3 Live Bands

Slint: a hard name, suggesting stone, flint, a dark surface which reflects nothing but darkness. Is it because it refuses to reflect us that Spiderland is loved? Do we love it because it brings the unknown very close to us? Because it passes by us without allowing itself to be recognised according to the signs to which we are accustomed to classify our music?

Spiderland, enigmatic meteor, an album from the day after the last album is recorded, music from the other side of the end of time. Rigid, hard, austere, it gives us nothing we can accommodate. What words can one throw at this dark event? Unease? Disquiet? Above all, this is a sober album, it is dry, it opens a kind of desert through which it is difficult to pass.

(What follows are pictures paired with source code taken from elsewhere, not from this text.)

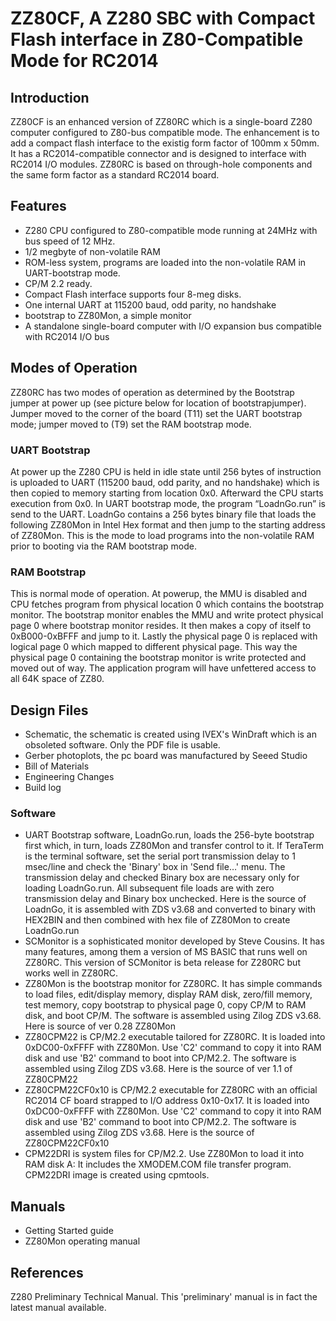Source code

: # ZZ80CF, A Z280 SBC with Compact Flash interface in Z80-Compatible Mode for RC2014
## Introduction
ZZ80CF is an enhanced version of ZZ80RC which is a single-board Z280 computer configured to Z80-bus compatible mode. The enhancement is to add a compact flash interface to the existig form factor of 100mm x 50mm.  It has a RC2014-compatible connector and is designed to interface with RC2014 I/O modules. ZZ80RC is based on through-hole components and the same form factor as a standard RC2014 board.
## Features
* Z280 CPU configured to Z80-compatible mode running at 24MHz with bus speed of 12 MHz.
* 1/2 megbyte of non-volatile RAM
* ROM-less system, programs are loaded into the non-volatile RAM in UART-bootstrap mode.
* CP/M 2.2 ready.
* Compact Flash interface supports four 8-meg disks.
* One internal UART at 115200 baud, odd parity, no handshake
* bootstrap to ZZ80Mon, a simple monitor
* A standalone single-board computer with I/O expansion bus compatible with RC2014 I/O bus
## Modes of Operation
ZZ80RC has two modes of operation as determined by the Bootstrap jumper at power up (see picture below for location of bootstrapjumper). Jumper moved to the corner of the board (T11) set the UART bootstrap mode; jumper moved to (T9) set the RAM bootstrap mode.
### UART Bootstrap
At power up the Z280 CPU is held in idle state until 256 bytes of instruction is uploaded to UART (115200 baud, odd parity, and no handshake) which is then copied to memory starting from location 0x0. Afterward the CPU starts execution from 0x0. In UART bootstrap mode, the program “LoadnGo.run” is send to the UART. LoadnGo contains a 256 bytes binary file that loads the following ZZ80Mon in Intel Hex format and then jump to the starting address of ZZ80Mon. This is the mode to load programs into the non-volatile RAM prior to booting via the RAM bootstrap mode.
### RAM Bootstrap
This is normal mode of operation. At powerup, the MMU is disabled and CPU fetches program from physical location 0 which contains the bootstrap monitor. The bootstrap monitor enables the MMU and write protect physical page 0 where bootstrap monitor resides. It then makes a copy of itself to 0xB000-0xBFFF and jump to it. Lastly the physical page 0 is replaced with logical page 0 which mapped to different physical page. This way the physical page 0 containing the bootstrap monitor is write protected and moved out of way. The application program will have unfettered access to all 64K space of ZZ80.
## Design Files
* Schematic, the schematic is created using IVEX's WinDraft which is an obsoleted software. Only the PDF file is usable.
* Gerber photoplots, the pc board was manufactured by Seeed Studio
* Bill of Materials
* Engineering Changes
* Build log
### Software
* UART Bootstrap software, LoadnGo.run, loads the 256-byte bootstrap first which, in turn, loads ZZ80Mon and transfer control to it. If TeraTerm is the terminal software, set the serial port transmission delay to 1 msec/line and check the 'Binary' box in 'Send file…' menu. The transmission delay and checked Binary box are necessary only for loading LoadnGo.run. All subsequent file loads are with zero transmission delay and Binary box unchecked. Here is the source of LoadnGo, it is assembled with ZDS v3.68 and converted to binary with HEX2BIN and then combined with hex file of ZZ80Mon to create LoadnGo.run
* SCMonitor is a sophisticated monitor developed by Steve Cousins. It has many features, among them a version of MS BASIC that runs well on ZZ80RC. This version of SCMonitor is beta release for Z280RC but works well in ZZ80RC.
* ZZ80Mon is the bootstrap monitor for ZZ80RC. It has simple commands to load files, edit/display memory, display RAM disk, zero/fill memory, test memory, copy bootstrap to physical page 0, copy CP/M to RAM disk, and boot CP/M. The software is assembled using Zilog ZDS v3.68. Here is source of ver 0.28 ZZ80Mon
* ZZ80CPM22 is CP/M2.2 executable tailored for ZZ80RC. It is loaded into 0xDC00-0xFFFF with ZZ80Mon. Use 'C2' command to copy it into RAM disk and use 'B2' command to boot into CP/M2.2. The software is assembled using Zilog ZDS v3.68. Here is the source of ver 1.1 of ZZ80CPM22
* ZZ80CPM22CF0x10 is CP/M2.2 executable for ZZ80RC with an official RC2014 CF board strapped to I/O address 0x10-0x17. It is loaded into 0xDC00-0xFFFF with ZZ80Mon. Use 'C2' command to copy it into RAM disk and use 'B2' command to boot into CP/M2.2. The software is assembled using Zilog ZDS v3.68. Here is the source of ZZ80CPM22CF0x10
* CPM22DRI is system files for CP/M2.2. Use ZZ80Mon to load it into RAM disk A: It includes the XMODEM.COM file transfer program. CPM22DRI image is created using cpmtools.
## Manuals
* Getting Started guide
* ZZ80Mon operating manual
## References
Z280 Preliminary Technical Manual. This 'preliminary' manual is in fact the latest manual available.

Album without precedent and without successor.

2.

The singers of Modest Mouse and Arab Strap are burly, angry men who swig from wine bottles. They move from fearful sincerity to drunken laughter to ironic bonhomie and all the while tremble on the void. Marvellous to note thes elf-deprecating humour of the singers: men afraid to take themselves too seriously lest they usurp the void.

3.

The members of Explosions in the Sky are men interchangeable with anyone else, plaid shirted, bejeaned, and who speak between songs with simpleness and humility. Theirs is a music, unlike Slint’s, on this side of the end of time, music of the novas and shooting stars, of deafening roar that might be like the music Pythagoras claimed roared all around us.

Here is an impersonal joy, a correlate to the impersonal anguish of Slint. A music of the upper atmosphere, the fiery element where the aurora borealis burns. We were carried, the audience, into the ghostly light where the air is on fire.